▶ _TASK STATEMENT_: Rewrite the lines below as a Markdown table with the columns "Row" and "Line," numbering each row and skipping any blank lines. Leave the pictures out of the table.

▶ _AVAILABLE DATA_:
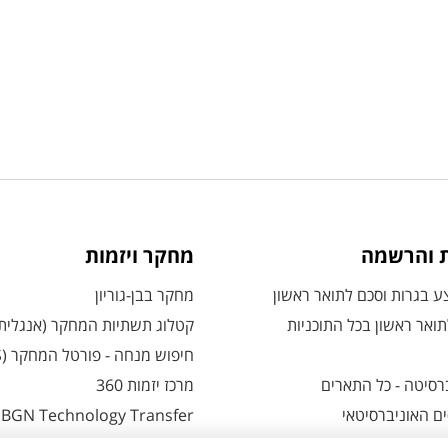
ת והרשמה
מחקר ויזמות
 בגרות וסכם לתואר ראשון
מחקר בבן-גוריון
ואר ראשון בכל התוכניות
קטלוג תשתיות המחקר (אנגלית
חיפוש מנחה - פורטל המחקר (CRIS)
רסיטה - כל התארים
מרכז יזמות 360
ם האוניברסיטאי
BGN Technology Transfer
 אזור אישי למועמדים
פארק ההייטק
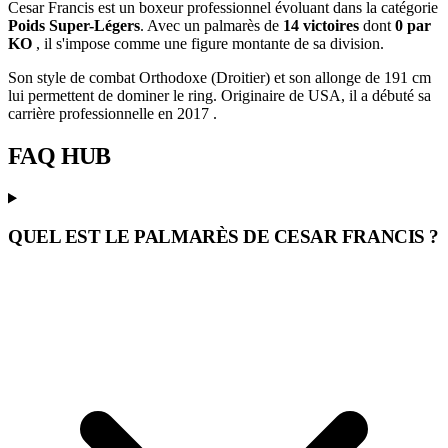
Cesar Francis est un boxeur professionnel évoluant dans la catégorie
Poids Super-Légers
. Avec un palmarès de
14 victoires
dont
0 par
KO
, il s'impose comme une figure montante de sa division.
Son style de combat Orthodoxe (Droitier) et son allonge de 191 cm
lui permettent de dominer le ring. Originaire de USA, il a débuté sa
carrière professionnelle en 2017 .
FAQ
HUB
QUEL EST LE PALMARÈS DE CESAR FRANCIS ?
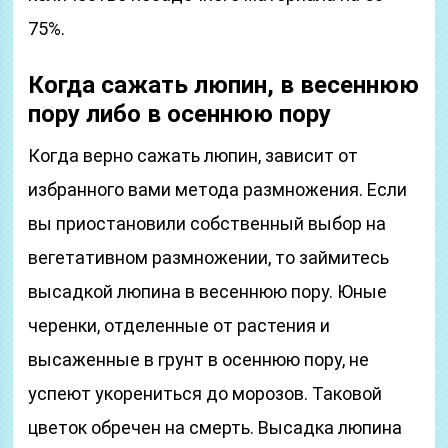
75%.
Когда сажать люпин, в весеннюю
пору либо в осеннюю пору
Когда верно сажать люпин, зависит от
избранного вами метода размножения. Если
вы приостановили собственный выбор на
вегетативном размножении, то займитесь
высадкой люпина в весеннюю пору. Юные
черенки, отделенные от растения и
высаженные в грунт в осеннюю пору, не
успеют укорениться до морозов. Таковой
цветок обречен на смерть. Высадка люпина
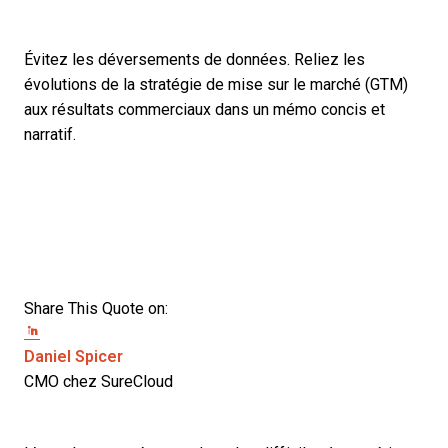
Évitez les déversements de données. Reliez les
évolutions de la stratégie de mise sur le marché (GTM)
aux résultats commerciaux dans un mémo concis et
narratif.
Share This Quote on:
Share on Twitter
Share on LinkedIn
Share on Facebook
Opens new window
Daniel Spicer
CMO chez SureCloud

▶ _RESPONSE TO THE TASK_:
| Row | Line |
|---|---|
| 1 | ת והרשמה |
| 2 | מחקר ויזמות |
| 3 |  בגרות וסכם לתואר ראשון |
| 4 | מחקר בבן-גוריון |
| 5 | ואר ראשון בכל התוכניות |
| 6 | קטלוג תשתיות המחקר (אנגלית |
| 7 | חיפוש מנחה - פורטל המחקר (CRIS) |
| 8 | רסיטה - כל התארים |
| 9 | מרכז יזמות 360 |
| 10 | ם האוניברסיטאי |
| 11 | BGN Technology Transfer |
| 12 |  אזור אישי למועמדים |
| 13 | פארק ההייטק |
| 14 | Cesar Francis est un boxeur professionnel évoluant dans la catégorie |
| 15 | Poids Super-Légers |
| 16 | . Avec un palmarès de |
| 17 | 14 victoires |
| 18 | dont |
| 19 | 0 par |
| 20 | KO |
| 21 | , il s'impose comme une figure montante de sa division. |
| 22 | Son style de combat Orthodoxe (Droitier) et son allonge de 191 cm |
| 23 | lui permettent de dominer le ring. Originaire de USA, il a débuté sa |
| 24 | carrière professionnelle en 2017 . |
| 25 | FAQ |
| 26 | HUB |
| 27 | QUEL EST LE PALMARÈS DE CESAR FRANCIS ? |
| 28 | 75%. |
| 29 | Когда сажать люпин, в весеннюю |
| 30 | пору либо в осеннюю пору |
| 31 | Когда верно сажать люпин, зависит от |
| 32 | избранного вами метода размножения. Если |
| 33 | вы приостановили собственный выбор на |
| 34 | вегетативном размножении, то займитесь |
| 35 | высадкой люпина в весеннюю пору. Юные |
| 36 | черенки, отделенные от растения и |
| 37 | высаженные в грунт в осеннюю пору, не |
| 38 | успеют укорениться до морозов. Таковой |
| 39 | цветок обречен на смерть. Высадка люпина |
| 40 | Évitez les déversements de données. Reliez les |
| 41 | évolutions de la stratégie de mise sur le marché (GTM) |
| 42 | aux résultats commerciaux dans un mémo concis et |
| 43 | narratif. |
| 44 | Share This Quote on: |
| 45 | Share on Twitter |
| 46 | Share on LinkedIn |
| 47 | Share on Facebook |
| 48 | Opens new window |
| 49 | Daniel Spicer |
| 50 | CMO chez SureCloud |